Whatever your political views and personal opinions on the values or strategies of the Occupy movement, it appears as though the action has made an impression on the public imagination, for better or for worse. It is 1:54 am, EST, and I am sitting at home in Florida, watching live streaming video of Occupy L.A. as the Los Angeles police department line up in the streets under the overhead chatter of helicopters. I have been watching the Occupy Movement grow from the seed of an idea sent from Adbusters magazine to my email inbox many months ago, and have been variably aghast and amazed at the tenacity of occupiers, around the world, to gather in committed action to voice their personal, political, economic and environmental concerns – and hula hoop.
Hang around long enough to snap a photo of any occupation and you’ll likely catch a hoop in motion. Occupiers have hoops and they are neither afraid nor ashamed to spin them in the streets, on the sidewalks, atop vehicles, in parks, around parks, and pretty much EVERYWHERE. As the weeks turn into months, and as fall lurches into winter, I have been wondering about the hoops and occupation connection. What is the function that hooping fulfills in this exceedingly strange ongoing global event?

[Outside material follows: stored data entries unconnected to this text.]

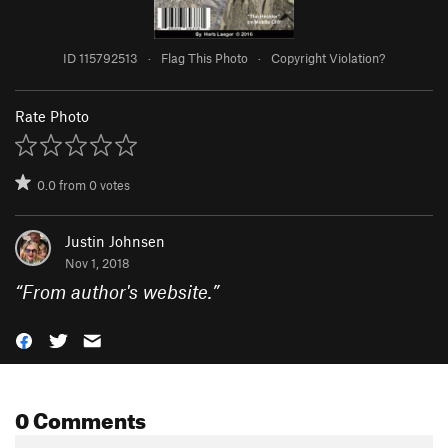
ID 115792513
·
Flag This Photo
·
Copyright Violation?
Rate Photo
0.0
from
0
votes
Justin Johnsen
Nov 1, 2018
“
From author's website.
”
0 Comments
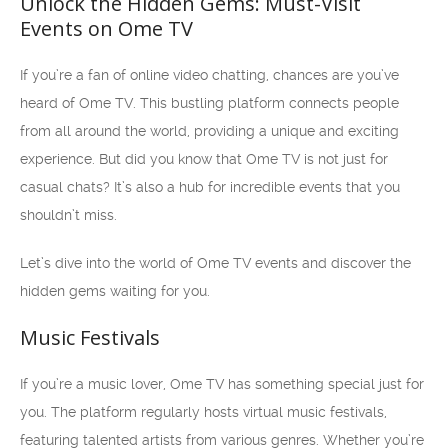
Unlock the Hidden Gems: Must-Visit
Events on Ome TV
If you’re a fan of online video chatting, chances are you’ve
heard of Ome TV. This bustling platform connects people
from all around the world, providing a unique and exciting
experience. But did you know that Ome TV is not just for
casual chats? It’s also a hub for incredible events that you
shouldn’t miss.
Let’s dive into the world of Ome TV events and discover the
hidden gems waiting for you.
Music Festivals
If you’re a music lover, Ome TV has something special just for
you. The platform regularly hosts virtual music festivals,
featuring talented artists from various genres. Whether you’re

First, let me slap my own head. There are hoops-a-plenty these days and in ANY arena where a large group of young people gathers, publicly or privately, amidst drumming, chanting, singing and dancing, we are bound to see a hoop or two. Or twelve. Be it a music festival, a house party or, perhaps, a large-scale public protest styled as an urban encampment. Having said that, what relationship exists between personal expression in hoop dance and the spectacle, power or experience of protest? What passion for transformation, personal or political, is driving people to Occupy The Hoop?